Return the entries exactly. Images are not part of the copy.
Segment Open
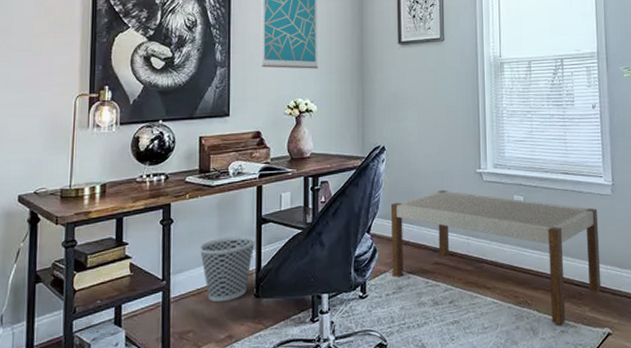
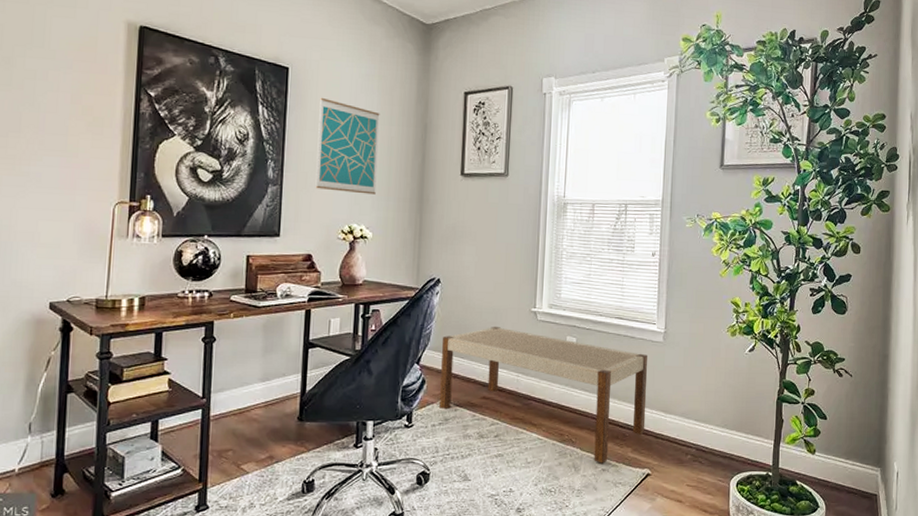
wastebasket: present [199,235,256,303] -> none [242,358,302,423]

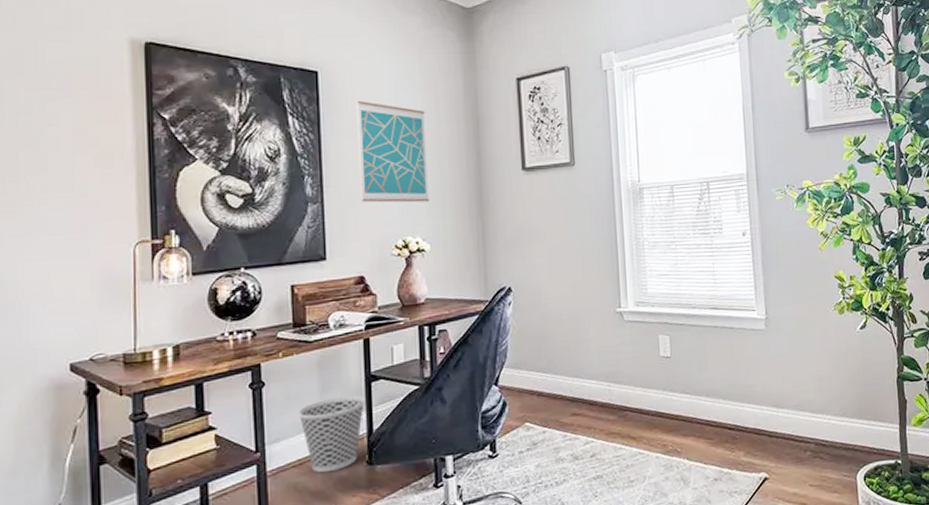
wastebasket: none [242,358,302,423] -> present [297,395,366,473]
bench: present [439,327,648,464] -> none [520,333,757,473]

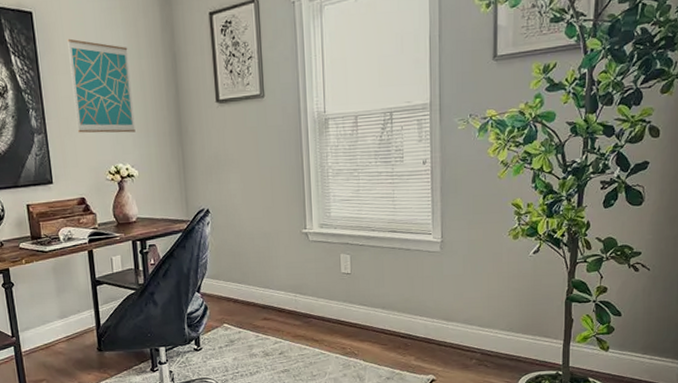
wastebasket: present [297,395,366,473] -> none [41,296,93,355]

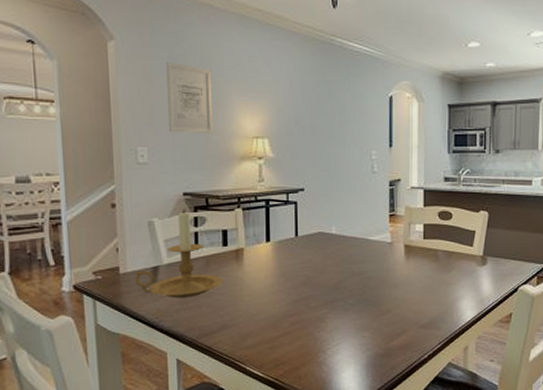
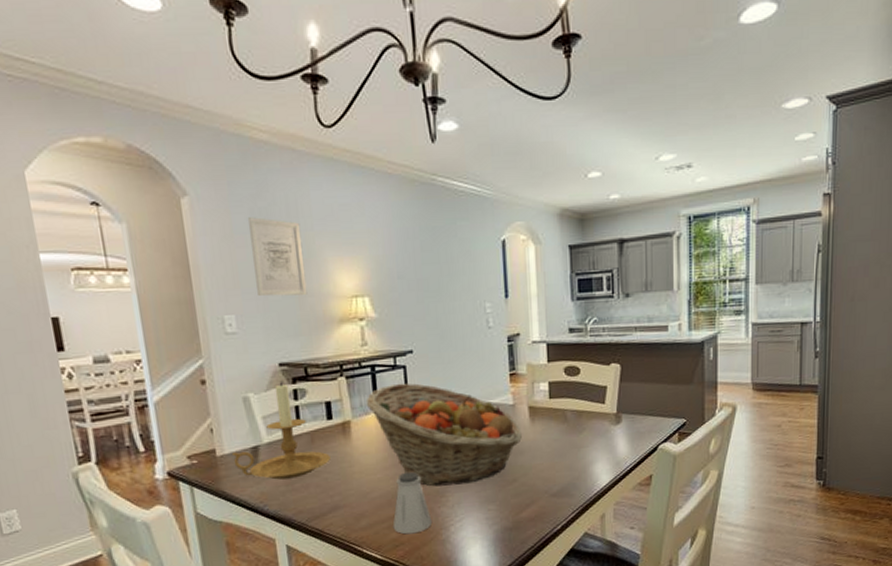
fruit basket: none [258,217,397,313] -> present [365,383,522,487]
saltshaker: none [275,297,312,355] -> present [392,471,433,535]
Segment Closed
ANSWER BOX
wastebasket: present [199,235,256,303] -> none [242,358,302,423]

wastebasket: none [242,358,302,423] -> present [297,395,366,473]
bench: present [439,327,648,464] -> none [520,333,757,473]

wastebasket: present [297,395,366,473] -> none [41,296,93,355]

fruit basket: none [258,217,397,313] -> present [365,383,522,487]
saltshaker: none [275,297,312,355] -> present [392,471,433,535]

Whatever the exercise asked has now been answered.